Ondertussen ben ik ruimschoots gewend aan de verschijning van €-munten: 5 dagen in de week werk ik er mee, die andere 2 gebruik ik ‘t als consument. In 1 oogopslag zie ik ‘t verschil tussen munten met lagere waarde dan 1 € & die van meer. & Ook aan de grootte-verschillen zijn m’n ogen inmiddels gewend.
Om me te realiseren hoeveel geld ik uitgeef bij aankoop van luxe-goederen, of hoeveel salaris ik ontvang aan ‘t eind van de maand, zie ik me nog altijd genoodzaakt ‘t bedrag te vermenigvuldigen met 2,2. Dan besef ik me weer wat ‘t waard is.
Ter illustratie van ‘t nog niet beseffen van de waarde: ik heb tegenwoordig eerder € 100,- op zak, dan € 50,-. Terwijl ik vroeger 100 gulden toereikend achtte.

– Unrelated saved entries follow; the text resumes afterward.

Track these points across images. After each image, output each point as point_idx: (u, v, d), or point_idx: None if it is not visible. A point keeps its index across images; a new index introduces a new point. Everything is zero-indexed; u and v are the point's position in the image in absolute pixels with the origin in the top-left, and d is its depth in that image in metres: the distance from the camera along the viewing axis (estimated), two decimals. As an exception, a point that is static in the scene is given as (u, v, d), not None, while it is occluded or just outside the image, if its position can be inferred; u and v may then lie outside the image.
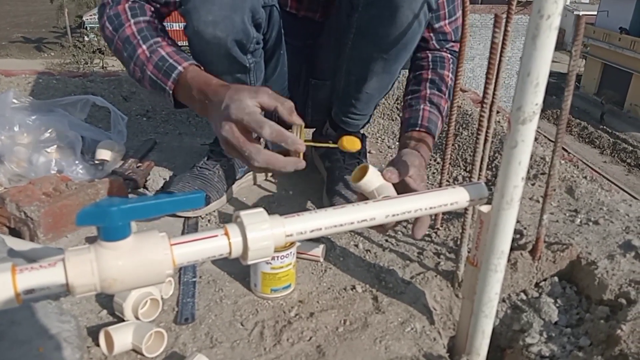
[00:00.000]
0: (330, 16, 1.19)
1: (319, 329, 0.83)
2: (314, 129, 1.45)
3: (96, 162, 1.29)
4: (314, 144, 0.98)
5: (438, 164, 1.50)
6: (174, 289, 0.90)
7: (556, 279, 0.99)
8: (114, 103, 1.70)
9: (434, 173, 1.46)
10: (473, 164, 0.91)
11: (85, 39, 23.01)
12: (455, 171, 1.49)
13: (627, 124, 18.39)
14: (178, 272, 0.95)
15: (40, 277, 0.43)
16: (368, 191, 0.75)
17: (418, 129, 1.05)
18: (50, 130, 1.27)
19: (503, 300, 0.96)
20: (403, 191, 0.81)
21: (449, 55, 1.17)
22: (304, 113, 1.33)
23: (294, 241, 0.88)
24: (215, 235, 0.51)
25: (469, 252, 0.83)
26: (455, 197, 0.67)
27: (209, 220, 1.16)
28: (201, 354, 0.74)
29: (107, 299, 0.85)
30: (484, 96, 0.86)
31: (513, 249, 0.99)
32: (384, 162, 1.57)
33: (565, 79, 0.88)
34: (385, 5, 0.97)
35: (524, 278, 0.99)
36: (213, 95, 0.84)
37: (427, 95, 1.11)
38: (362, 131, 1.39)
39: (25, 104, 1.33)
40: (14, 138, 1.23)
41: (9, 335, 0.66)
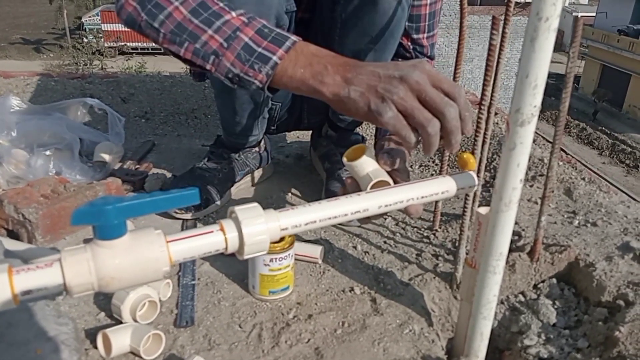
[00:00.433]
0: (315, 14, 1.18)
1: (317, 331, 0.83)
2: (311, 132, 1.45)
3: (94, 164, 1.29)
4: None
5: (437, 165, 1.50)
6: (172, 291, 0.90)
7: (554, 280, 0.99)
8: (112, 105, 1.70)
9: (432, 174, 1.46)
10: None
11: (84, 40, 23.04)
12: (453, 173, 1.49)
13: (626, 125, 18.44)
14: (177, 275, 0.95)
15: (37, 278, 0.43)
16: (361, 174, 0.71)
17: None
18: (48, 132, 1.27)
19: (501, 302, 0.96)
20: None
21: None
22: (300, 116, 1.33)
23: (291, 242, 0.88)
24: (211, 231, 0.51)
25: (467, 254, 0.83)
26: (446, 186, 0.68)
27: (207, 223, 1.16)
28: (199, 357, 0.74)
29: (105, 301, 0.85)
30: (482, 98, 0.87)
31: (511, 251, 0.99)
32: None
33: (563, 80, 0.88)
34: None
35: (522, 280, 0.99)
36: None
37: None
38: (362, 133, 1.39)
39: (23, 107, 1.34)
40: (12, 141, 1.23)
41: (6, 338, 0.66)
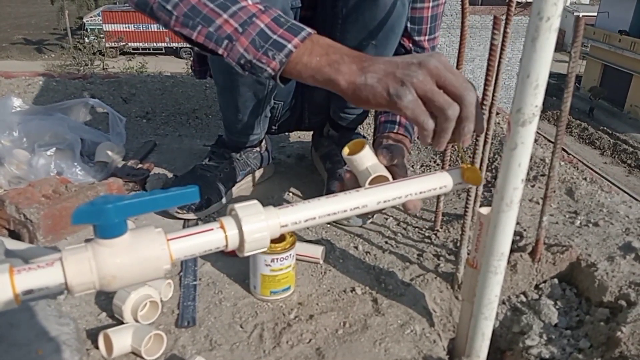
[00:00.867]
0: (317, 12, 1.18)
1: (319, 332, 0.83)
2: (313, 132, 1.45)
3: (96, 164, 1.29)
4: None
5: (438, 165, 1.50)
6: (174, 291, 0.90)
7: (556, 280, 0.99)
8: (113, 105, 1.70)
9: (433, 174, 1.46)
10: (473, 165, 0.91)
11: (86, 40, 23.07)
12: (450, 168, 1.48)
13: (628, 125, 18.40)
14: (178, 275, 0.95)
15: (39, 277, 0.43)
16: (360, 168, 0.71)
17: (395, 131, 1.07)
18: (49, 132, 1.27)
19: (503, 302, 0.96)
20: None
21: None
22: (301, 116, 1.33)
23: (293, 243, 0.88)
24: (211, 229, 0.51)
25: (468, 254, 0.83)
26: (443, 181, 0.69)
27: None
28: (200, 357, 0.74)
29: (107, 301, 0.85)
30: (484, 97, 0.86)
31: (513, 251, 0.99)
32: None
33: (565, 80, 0.88)
34: None
35: (523, 280, 0.99)
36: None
37: None
38: (363, 133, 1.39)
39: (25, 108, 1.34)
40: (14, 142, 1.23)
41: (7, 338, 0.66)
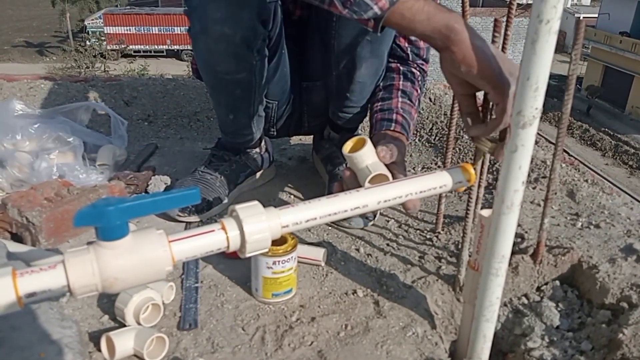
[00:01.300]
0: (312, 11, 1.18)
1: (320, 334, 0.83)
2: (313, 134, 1.46)
3: (98, 167, 1.30)
4: None
5: (439, 167, 1.50)
6: (176, 294, 0.90)
7: (557, 282, 0.99)
8: (115, 108, 1.70)
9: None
10: (474, 167, 0.91)
11: (87, 43, 23.11)
12: (450, 167, 1.49)
13: (629, 126, 18.36)
14: (180, 278, 0.95)
15: (41, 280, 0.43)
16: (360, 166, 0.72)
17: (392, 129, 1.07)
18: (52, 136, 1.27)
19: (504, 305, 0.96)
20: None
21: (418, 72, 1.21)
22: (300, 119, 1.33)
23: (294, 245, 0.88)
24: (212, 230, 0.52)
25: (470, 256, 0.83)
26: (443, 181, 0.69)
27: (210, 225, 1.16)
28: (202, 359, 0.74)
29: (109, 304, 0.85)
30: (485, 99, 0.86)
31: (514, 253, 0.99)
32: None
33: (565, 81, 0.88)
34: None
35: (525, 282, 0.99)
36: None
37: (399, 102, 1.14)
38: (362, 134, 1.39)
39: (27, 111, 1.34)
40: (17, 145, 1.23)
41: (9, 341, 0.66)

Ik kan met voorgaande aspekten van ‘t gebruik van de € niet zitten. Dat zal een geleidelijk gewenningsproces zijn. Misschien gaan er wel jaren overheen voordat de gewenning volledig is. Daar hield ik voor de introduktie rekening mee.

Maar dat geluid, dat geluid is verdwenen.
Als iemand een muntje liet vallen, wist ik gelijk wát er viel: ‘Ach, ‘t is maar een duppie.’
Moest ik de kassa vullen, dus de zakjes kleingeld daarin legen, wist ik bij ‘t rammelen welk zakje in welk vakje geleegd moest.
Dat is niet meer. Er vind geen 1duidig gerammel plaats, waardoor vergissing niet mogelijk is. ‘t Rammelen van de zakjes levert een geluidsworst op: alles klinkt ‘tzelfde. ‘t Stuiteren van een muntje op de grond kan betekenen dat ‘t eender welk muntje uit de hand geglipt is. Slechts 1 & 2 cent kunnen hierin herkend worden, maar juist die zijn in dat geval niet interessant.

‘t Geluid van de €-muntstukken mist karakter. Er is geen onderscheidend geluid die elk munt uniek maakt. Geen trilling der metalen doet de oren spitsen.

Ik tr€m ‘t gemis van mooi gerinkel in Zijperspace.